EXTRACT PROVIDED:
"""

Toyota played its cards close to its chest going into the launch of the new FT60 single-seater, successor after five years to the FT50 and the first dedicated effort to create a transition that works between the much less powerful FIA Formula 4 and the new GP3-inspired FIA Formula 3. But if this were poker, that hand would be a Royal Flush, ace high.
It’s been a time of sweeping transition in international motorsport. Gerhard Berger’s new global career ladder, which leads rising race stars through a sequence of F4-3-2-1, still has a yawning gap to fill.
It is designed to give drivers emerging from karting a first step into proper wings and slicks racing. That’s F4, interestingly sitting alongside the top karting championships. The F4 cars have small turbo engines producing 170 bhp in a chassis that weighs no less than 570 kg. Similar to the still-born TRS-Lite venture run in NZ some years ago, F4 should hold no fears for emerging stars.
But the next step is a doozy. The cars in FIA F3 have 370 bhp, fully 200 more than the F4 cars. Put another way, F4 is the trike you had as a kid – low tech and no tuning possible; FIA F3 is by comparison is of those sleek but savage Lotus time trials bikes – high tech, eminently tweakable, but brutally unforgiving if you aren’t able to take hold of the thing and deal appropriately with it.
Caught in a mid-life phase for the outgoing FT50 (the original FT40 car lasted ten years), Toyota had to determine how and when to launch a successor, and what specification it should take.

"""

DATASET CONTENT:
"""

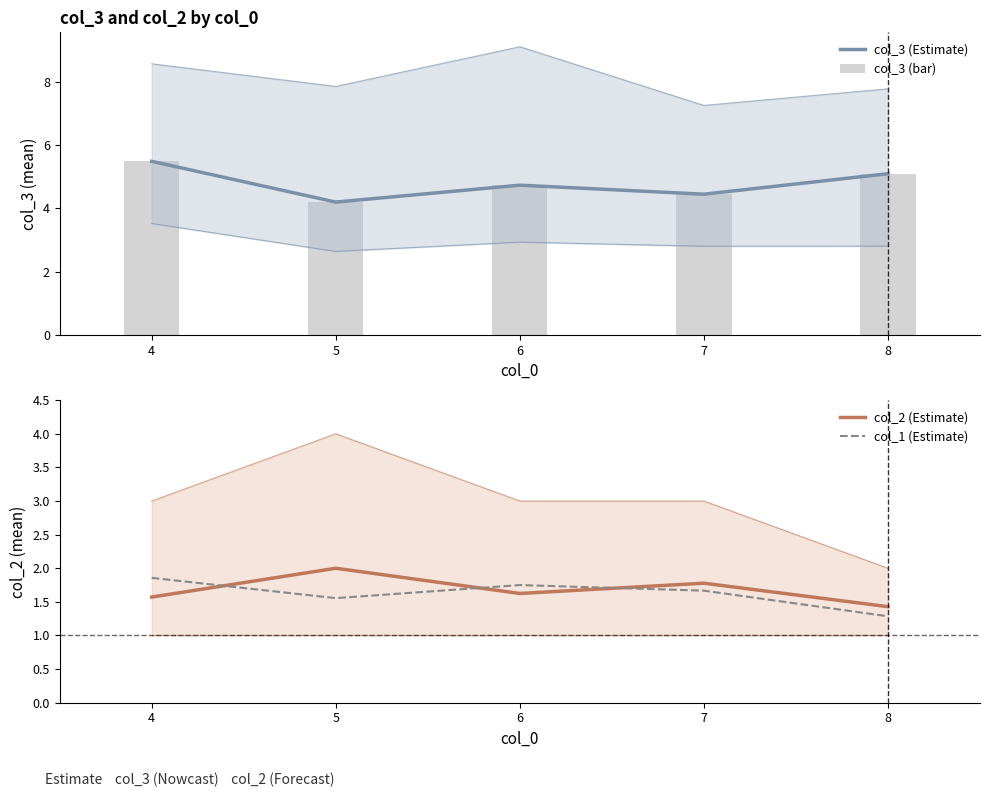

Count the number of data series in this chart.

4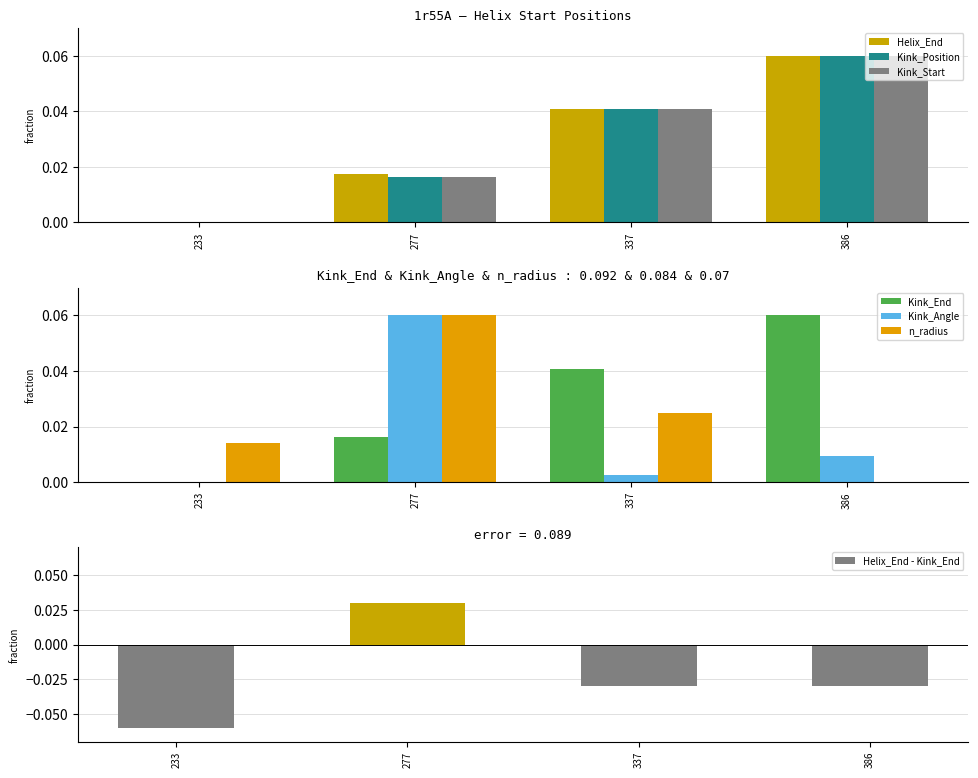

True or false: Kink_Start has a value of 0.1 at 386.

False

"""

Please extract, word for word, the stretch from "Toyota played its" through "Flush, ace high." in the text about Toyota's FT60 single-seater.

EXERCISE SOLUTION:
Toyota played its cards close to its chest going into the launch of the new FT60 single-seater, successor after five years to the FT50 and the first dedicated effort to create a transition that works between the much less powerful FIA Formula 4 and the new GP3-inspired FIA Formula 3. But if this were poker, that hand would be a Royal Flush, ace high.